- [WHAT IS NEEDED] Pictures aside, each record should be reproduced exactly.

- [DATA FOR PROCESSING]
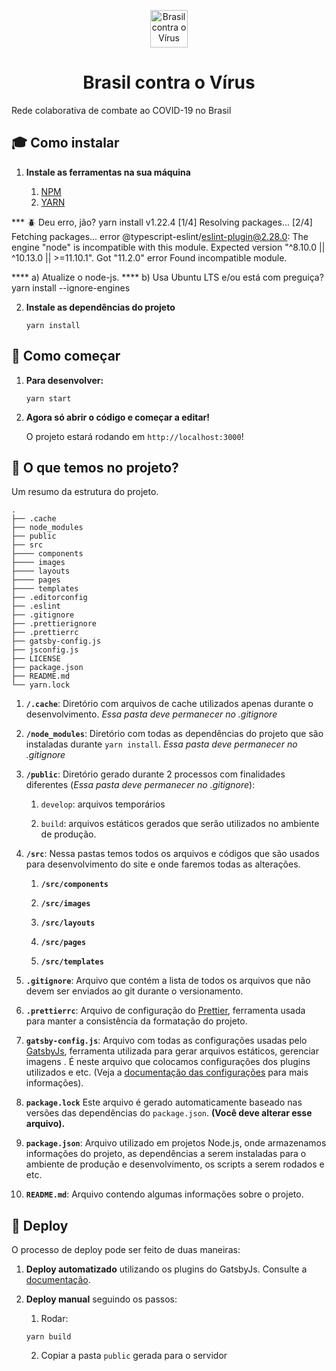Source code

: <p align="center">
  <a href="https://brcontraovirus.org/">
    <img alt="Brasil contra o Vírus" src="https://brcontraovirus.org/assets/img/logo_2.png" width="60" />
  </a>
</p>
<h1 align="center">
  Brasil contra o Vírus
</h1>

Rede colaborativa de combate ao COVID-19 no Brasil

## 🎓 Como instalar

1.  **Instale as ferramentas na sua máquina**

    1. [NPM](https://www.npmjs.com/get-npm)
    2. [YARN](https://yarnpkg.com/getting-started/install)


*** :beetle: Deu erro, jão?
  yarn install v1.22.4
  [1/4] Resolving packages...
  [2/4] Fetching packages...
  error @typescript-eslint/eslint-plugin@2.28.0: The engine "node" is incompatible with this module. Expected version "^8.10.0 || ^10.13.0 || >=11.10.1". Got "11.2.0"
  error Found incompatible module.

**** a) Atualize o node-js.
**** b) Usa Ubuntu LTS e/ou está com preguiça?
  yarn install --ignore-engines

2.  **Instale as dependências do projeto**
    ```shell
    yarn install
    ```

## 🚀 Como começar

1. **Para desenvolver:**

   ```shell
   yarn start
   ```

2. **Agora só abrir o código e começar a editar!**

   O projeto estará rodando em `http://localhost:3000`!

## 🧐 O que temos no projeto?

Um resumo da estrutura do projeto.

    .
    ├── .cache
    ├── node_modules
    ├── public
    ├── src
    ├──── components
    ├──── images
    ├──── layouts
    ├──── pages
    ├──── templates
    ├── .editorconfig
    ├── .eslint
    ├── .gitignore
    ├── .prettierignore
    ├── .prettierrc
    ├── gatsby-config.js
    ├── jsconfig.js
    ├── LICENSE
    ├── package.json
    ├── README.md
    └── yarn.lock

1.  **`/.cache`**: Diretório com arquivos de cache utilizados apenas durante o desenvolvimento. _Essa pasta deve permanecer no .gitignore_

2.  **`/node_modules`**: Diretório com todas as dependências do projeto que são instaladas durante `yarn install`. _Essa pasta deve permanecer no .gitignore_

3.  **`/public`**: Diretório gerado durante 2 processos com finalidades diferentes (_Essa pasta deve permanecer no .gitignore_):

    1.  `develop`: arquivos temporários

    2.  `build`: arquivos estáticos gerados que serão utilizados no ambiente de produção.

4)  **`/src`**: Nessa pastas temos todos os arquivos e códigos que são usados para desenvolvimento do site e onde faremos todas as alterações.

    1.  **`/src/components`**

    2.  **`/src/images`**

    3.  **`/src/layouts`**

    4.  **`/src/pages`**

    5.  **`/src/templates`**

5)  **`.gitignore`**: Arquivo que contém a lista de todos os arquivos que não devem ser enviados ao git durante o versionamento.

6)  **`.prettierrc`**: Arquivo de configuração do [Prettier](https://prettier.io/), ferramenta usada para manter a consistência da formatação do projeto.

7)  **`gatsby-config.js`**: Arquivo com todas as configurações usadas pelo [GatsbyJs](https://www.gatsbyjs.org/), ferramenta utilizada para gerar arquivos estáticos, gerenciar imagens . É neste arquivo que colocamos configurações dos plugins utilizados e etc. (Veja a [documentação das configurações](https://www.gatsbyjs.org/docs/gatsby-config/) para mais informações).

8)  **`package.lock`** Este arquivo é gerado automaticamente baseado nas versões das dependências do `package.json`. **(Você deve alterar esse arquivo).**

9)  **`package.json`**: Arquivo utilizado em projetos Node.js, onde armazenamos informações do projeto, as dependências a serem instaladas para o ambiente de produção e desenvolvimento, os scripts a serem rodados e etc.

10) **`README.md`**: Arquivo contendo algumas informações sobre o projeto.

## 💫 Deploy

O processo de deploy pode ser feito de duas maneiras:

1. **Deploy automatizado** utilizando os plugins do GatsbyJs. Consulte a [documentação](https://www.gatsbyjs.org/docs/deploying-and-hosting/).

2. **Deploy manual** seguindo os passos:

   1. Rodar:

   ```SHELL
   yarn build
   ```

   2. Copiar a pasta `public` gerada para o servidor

- [SOLUTION FOR THIS PROBLEM]
Source code

: <p align="center">
  <a href="https://brcontraovirus.org/">
    <img alt="Brasil contra o Vírus" src="https://brcontraovirus.org/assets/img/logo_2.png" width="60" />
  </a>
</p>
<h1 align="center">
  Brasil contra o Vírus
</h1>

Rede colaborativa de combate ao COVID-19 no Brasil

## 🎓 Como instalar

1.  **Instale as ferramentas na sua máquina**

    1. [NPM](https://www.npmjs.com/get-npm)
    2. [YARN](https://yarnpkg.com/getting-started/install)


*** :beetle: Deu erro, jão?
  yarn install v1.22.4
  [1/4] Resolving packages...
  [2/4] Fetching packages...
  error @typescript-eslint/eslint-plugin@2.28.0: The engine "node" is incompatible with this module. Expected version "^8.10.0 || ^10.13.0 || >=11.10.1". Got "11.2.0"
  error Found incompatible module.

**** a) Atualize o node-js.
**** b) Usa Ubuntu LTS e/ou está com preguiça?
  yarn install --ignore-engines

2.  **Instale as dependências do projeto**
    ```shell
    yarn install
    ```

## 🚀 Como começar

1. **Para desenvolver:**

   ```shell
   yarn start
   ```

2. **Agora só abrir o código e começar a editar!**

   O projeto estará rodando em `http://localhost:3000`!

## 🧐 O que temos no projeto?

Um resumo da estrutura do projeto.

    .
    ├── .cache
    ├── node_modules
    ├── public
    ├── src
    ├──── components
    ├──── images
    ├──── layouts
    ├──── pages
    ├──── templates
    ├── .editorconfig
    ├── .eslint
    ├── .gitignore
    ├── .prettierignore
    ├── .prettierrc
    ├── gatsby-config.js
    ├── jsconfig.js
    ├── LICENSE
    ├── package.json
    ├── README.md
    └── yarn.lock

1.  **`/.cache`**: Diretório com arquivos de cache utilizados apenas durante o desenvolvimento. _Essa pasta deve permanecer no .gitignore_

2.  **`/node_modules`**: Diretório com todas as dependências do projeto que são instaladas durante `yarn install`. _Essa pasta deve permanecer no .gitignore_

3.  **`/public`**: Diretório gerado durante 2 processos com finalidades diferentes (_Essa pasta deve permanecer no .gitignore_):

    1.  `develop`: arquivos temporários

    2.  `build`: arquivos estáticos gerados que serão utilizados no ambiente de produção.

4)  **`/src`**: Nessa pastas temos todos os arquivos e códigos que são usados para desenvolvimento do site e onde faremos todas as alterações.

    1.  **`/src/components`**

    2.  **`/src/images`**

    3.  **`/src/layouts`**

    4.  **`/src/pages`**

    5.  **`/src/templates`**

5)  **`.gitignore`**: Arquivo que contém a lista de todos os arquivos que não devem ser enviados ao git durante o versionamento.

6)  **`.prettierrc`**: Arquivo de configuração do [Prettier](https://prettier.io/), ferramenta usada para manter a consistência da formatação do projeto.

7)  **`gatsby-config.js`**: Arquivo com todas as configurações usadas pelo [GatsbyJs](https://www.gatsbyjs.org/), ferramenta utilizada para gerar arquivos estáticos, gerenciar imagens . É neste arquivo que colocamos configurações dos plugins utilizados e etc. (Veja a [documentação das configurações](https://www.gatsbyjs.org/docs/gatsby-config/) para mais informações).

8)  **`package.lock`** Este arquivo é gerado automaticamente baseado nas versões das dependências do `package.json`. **(Você deve alterar esse arquivo).**

9)  **`package.json`**: Arquivo utilizado em projetos Node.js, onde armazenamos informações do projeto, as dependências a serem instaladas para o ambiente de produção e desenvolvimento, os scripts a serem rodados e etc.

10) **`README.md`**: Arquivo contendo algumas informações sobre o projeto.

## 💫 Deploy

O processo de deploy pode ser feito de duas maneiras:

1. **Deploy automatizado** utilizando os plugins do GatsbyJs. Consulte a [documentação](https://www.gatsbyjs.org/docs/deploying-and-hosting/).

2. **Deploy manual** seguindo os passos:

   1. Rodar:

   ```SHELL
   yarn build
   ```

   2. Copiar a pasta `public` gerada para o servidor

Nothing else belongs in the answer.